The move comes after months of debate over the wearing of abayas in French schools, where women have long been banned from wearing the Islamic headscarf.
The right and far-right had pushed for the ban, which the left argued would encroach on civil liberties.
There have been reports of abayas being increasingly worn in schools and tensions within school over the issue between teachers and parents.
“Secularism means the freedom to emancipate oneself through school,” Attal said, describing the abaya as “a religious gesture, aimed at testing the resistance of the republic toward the secular sanctuary that school must constitute.
“You enter a classroom, you must not be able to identify the religion of the students by looking at them,” he said.
A law of March 2004 banned “the wearing of signs or outfits by which students ostensibly show a religious affiliation” in schools.

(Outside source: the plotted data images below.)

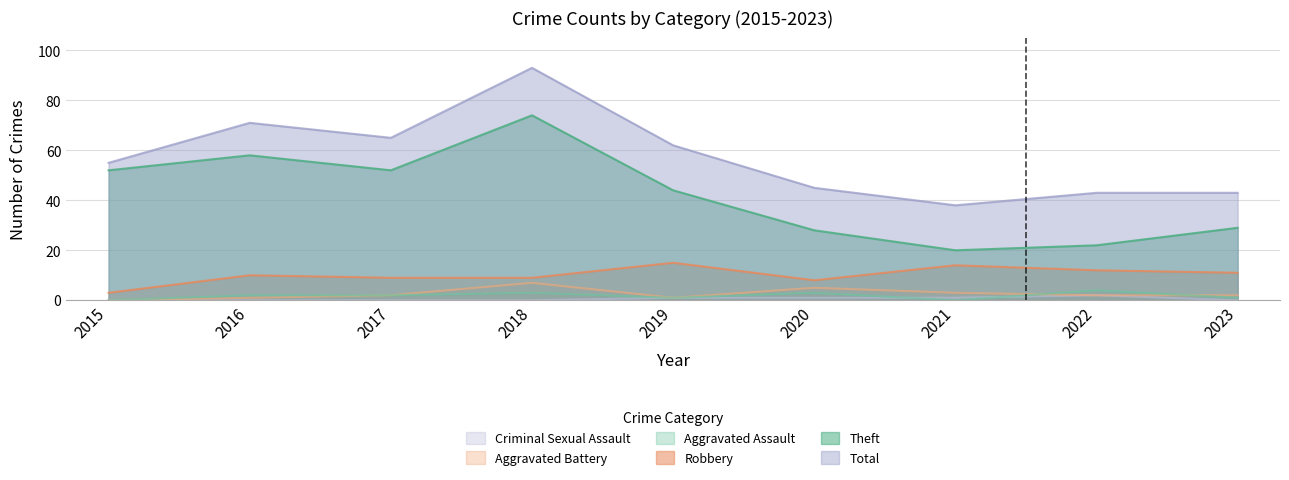

Reading left to right, list all the values displayed in this chart.

Theft: 52	58	52	74	44	28	20	22	29
Robbery: 3	10	9	9	15	8	14	12	11
Total: 55	71	65	93	62	45	38	43	43
Aggravated Assault: 0	2	2	3	1	3	0	4	1
Aggravated Battery: 0	1	2	7	1	5	3	2	2
Criminal Sexual Assault: 0	0	0	0	1	1	1	2	0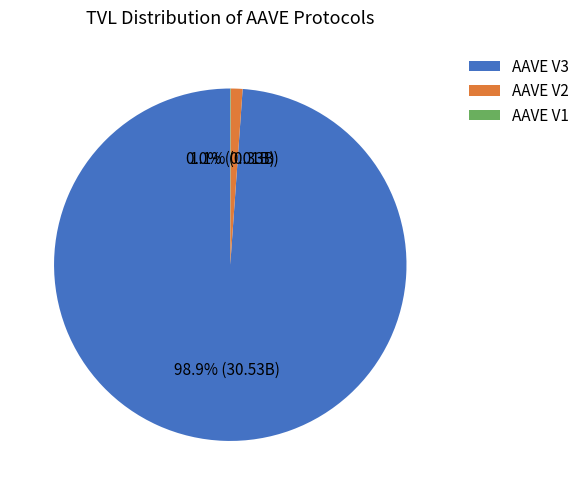

How much of the chart is everything except AAVE V2?

98.9%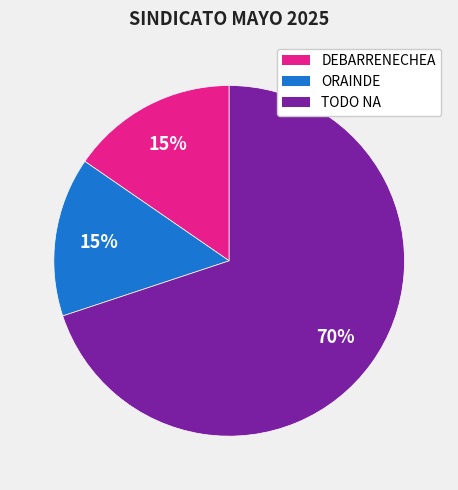

Is there a majority slice in this chart?

Yes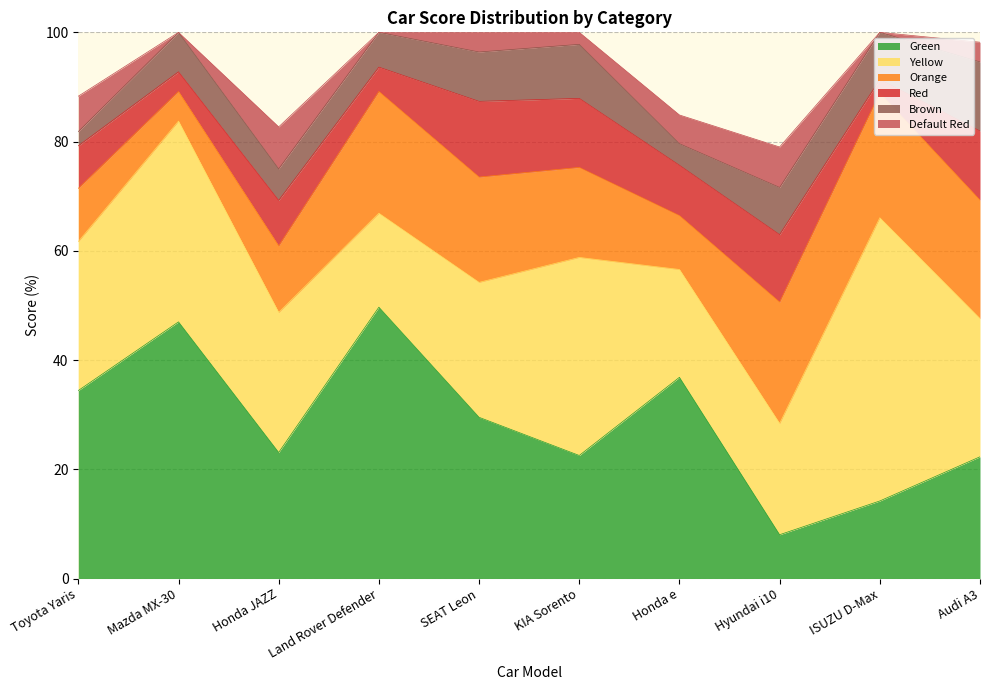

What is the average value of the Orange series?

16.2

This includes large crosses, Jewish kippas, and Islamic headscarves. Unlike headscarves, abayas, a long, baggy garment worn to comply with Islamic beliefs on modest dress — occupied a grey area and had faced no outright ban until now.
But the education ministry had already issued a circular on the issue in November last year.
It described the abaya as one of a group of items of clothing whose wearing could be banned if they were “worn in a manner as to openly display a religious affiliation”. The circular put bandanas and long skirts in the same category.